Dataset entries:
########################################

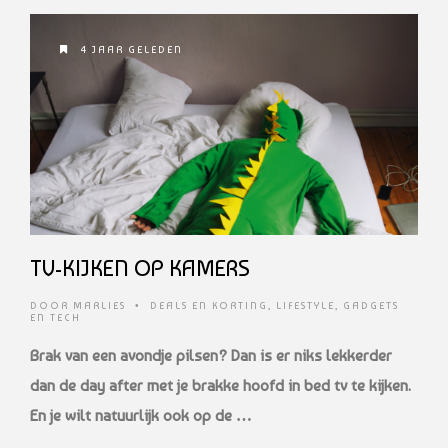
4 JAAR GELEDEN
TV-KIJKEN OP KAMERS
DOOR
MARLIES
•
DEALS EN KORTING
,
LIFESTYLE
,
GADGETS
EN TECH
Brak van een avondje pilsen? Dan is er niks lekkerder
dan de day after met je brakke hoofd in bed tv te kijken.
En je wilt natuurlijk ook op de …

########################################

Written task:
Copy out every entry exactly as written, but not the pictures.

Answer to the exercise:
4 JAAR GELEDEN
TV-KIJKEN OP KAMERS
DOOR
MARLIES
•
DEALS EN KORTING
,
LIFESTYLE
,
GADGETS
EN TECH
Brak van een avondje pilsen? Dan is er niks lekkerder
dan de day after met je brakke hoofd in bed tv te kijken.
En je wilt natuurlijk ook op de …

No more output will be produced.